SINGAPORE (Reuters) - Britain’s vote to leave the European Union opens an opportunity for Singapore to recruit talent for its ambitious plans to become a leading financial technology hub, the chief FinTech officer of the city-state’s central bank said.
“First thing after Brexit happened, we talked about talent - talent coming out of the UK,” said Sopnendu Mohanty of the Monetary Authority of Singapore at a panel discussion at Singapore’s first FinTech festival.
“I agree they have a huge pool of talent and it’s good to have something like that so we can take some talent out.”
Simon Kirby, Britain’s economic secretary to the treasury, told the audience that London will remain a leading financial center, though he acknowledged Singapore might be able to lure some of the talent.

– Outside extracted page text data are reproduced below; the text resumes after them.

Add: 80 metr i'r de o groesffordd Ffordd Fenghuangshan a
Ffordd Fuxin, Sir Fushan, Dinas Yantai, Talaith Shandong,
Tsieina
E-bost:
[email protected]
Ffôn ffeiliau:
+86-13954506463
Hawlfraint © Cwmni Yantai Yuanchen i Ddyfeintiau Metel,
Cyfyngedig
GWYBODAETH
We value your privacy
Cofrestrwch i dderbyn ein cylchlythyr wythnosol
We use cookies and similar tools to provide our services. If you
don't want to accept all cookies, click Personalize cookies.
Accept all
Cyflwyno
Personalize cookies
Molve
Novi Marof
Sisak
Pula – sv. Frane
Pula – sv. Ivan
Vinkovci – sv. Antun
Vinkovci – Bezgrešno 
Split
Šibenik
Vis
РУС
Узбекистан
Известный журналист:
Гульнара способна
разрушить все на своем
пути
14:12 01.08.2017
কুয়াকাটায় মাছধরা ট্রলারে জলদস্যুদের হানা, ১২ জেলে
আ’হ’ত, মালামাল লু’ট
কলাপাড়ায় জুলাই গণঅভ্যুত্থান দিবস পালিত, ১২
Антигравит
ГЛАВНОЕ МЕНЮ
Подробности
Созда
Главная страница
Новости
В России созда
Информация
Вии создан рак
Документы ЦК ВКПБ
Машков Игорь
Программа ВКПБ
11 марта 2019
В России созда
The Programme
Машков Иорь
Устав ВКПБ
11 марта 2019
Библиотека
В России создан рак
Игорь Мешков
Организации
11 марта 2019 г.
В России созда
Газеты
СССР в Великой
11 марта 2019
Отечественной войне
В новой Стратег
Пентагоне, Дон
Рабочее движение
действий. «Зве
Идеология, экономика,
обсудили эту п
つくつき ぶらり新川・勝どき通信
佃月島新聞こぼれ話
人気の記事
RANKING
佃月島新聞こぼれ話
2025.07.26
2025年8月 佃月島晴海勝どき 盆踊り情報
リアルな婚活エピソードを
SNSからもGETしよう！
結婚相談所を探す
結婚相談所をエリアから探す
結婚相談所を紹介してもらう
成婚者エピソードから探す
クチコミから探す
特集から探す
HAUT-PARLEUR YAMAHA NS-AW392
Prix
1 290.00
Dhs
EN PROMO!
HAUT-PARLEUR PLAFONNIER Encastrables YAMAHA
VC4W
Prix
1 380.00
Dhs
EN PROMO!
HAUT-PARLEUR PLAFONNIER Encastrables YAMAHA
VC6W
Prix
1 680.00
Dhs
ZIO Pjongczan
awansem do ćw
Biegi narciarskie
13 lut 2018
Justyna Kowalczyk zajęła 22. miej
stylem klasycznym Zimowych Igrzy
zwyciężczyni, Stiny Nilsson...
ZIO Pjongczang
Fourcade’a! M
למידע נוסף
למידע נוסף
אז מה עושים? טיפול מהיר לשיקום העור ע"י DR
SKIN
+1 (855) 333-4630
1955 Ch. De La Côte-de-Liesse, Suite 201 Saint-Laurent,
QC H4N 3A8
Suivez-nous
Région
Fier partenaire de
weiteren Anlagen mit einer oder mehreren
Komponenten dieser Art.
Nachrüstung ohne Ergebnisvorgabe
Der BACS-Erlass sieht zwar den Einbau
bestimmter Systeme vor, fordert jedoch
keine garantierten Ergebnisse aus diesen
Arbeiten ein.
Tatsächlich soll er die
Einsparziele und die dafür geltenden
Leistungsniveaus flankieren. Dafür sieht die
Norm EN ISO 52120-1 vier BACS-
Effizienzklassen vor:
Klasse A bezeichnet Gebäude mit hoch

However, he later told Reuters: “I don’t think it is already happening.”
He further defended his turf, noting “there are more FinTech businesses in Ireland and the UK than in the rest of Europe put together”. Kirby promised to “do everything” to make sure access to European markets remains in place after Brexit occurs.
Kirby would not go into details about how Britain will convince Europe to agree to that, adding “we are not ruling anything in or anything out.”
Mohanty said Singapore was making its own efforts to develop talent, building a research center dedicated to FinTech and retraining people from the financial industry.
People needed to “wake up” to the need to learn new skills, Mohanty said, as “financial services in 5-10 years time will be called FinTech.”
Some 11,000 participants - including software giant Microsoft and global banks such as Citibank and Standard Chartered - from more than 50 countries gathered for the FinTech event.